[Exercise A]
Repeat the entries below, everything from the line containing "ZVB: none -> 1:40" down to the end of the entries, including both ends, but leave the pictures out.

═════ Quoted text

Synopsis

This report analyzes NOAA’s Storm Data to evaluate the effects of weather events on population health and economic loss in the United States. Data is processed and compiled by event type, calculating fatalities, injuries, and monetary damage.

Graphical plots reveal that tornadoes are the most deadly (fatalities), and also have the largest effect on population health (fatalities+injuries). While floods cause the highest economic damage. Percentage analyses emphasizes the significant contributions of these events to overall impacts. The findings offer insights for improving disaster management and policy decisions.

Data Processing

Data was loaded from web-based database. Next, the downloaded file was used to create a data frame and inspected to facilitate future working.

        #download and read in data
        url <- "https://d396qusza40orc.cloudfront.net/repdata%2Fdata%2FStormData.csv.bz2"
        destfile <- "StormData.csv.bz2"  # fixed file name
        #download the file if it doesn't already exist
        if(!file.exists(destfile)) {
                download.file(url, destfile, mode = "wb")

══════════
═════ Dataset

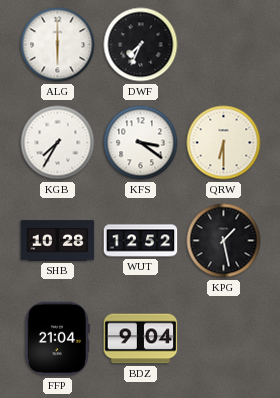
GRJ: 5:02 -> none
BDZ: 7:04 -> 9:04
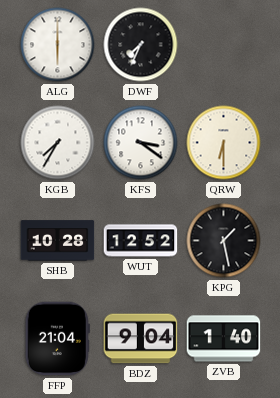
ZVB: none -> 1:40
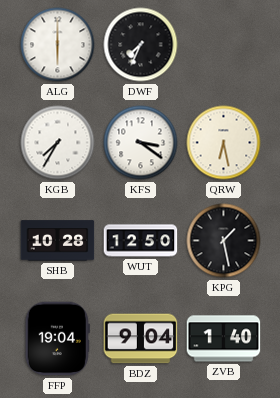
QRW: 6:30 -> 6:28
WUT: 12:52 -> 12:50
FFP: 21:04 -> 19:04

══════════

[Exercise B]
Quote the storm data report above word for word, everything from "This report analyzes" down to "and monetary damage.".

[Full output A]
ZVB: none -> 1:40
QRW: 6:30 -> 6:28
WUT: 12:52 -> 12:50
FFP: 21:04 -> 19:04

[Full output B]
This report analyzes NOAA’s Storm Data to evaluate the effects of weather events on population health and economic loss in the United States. Data is processed and compiled by event type, calculating fatalities, injuries, and monetary damage.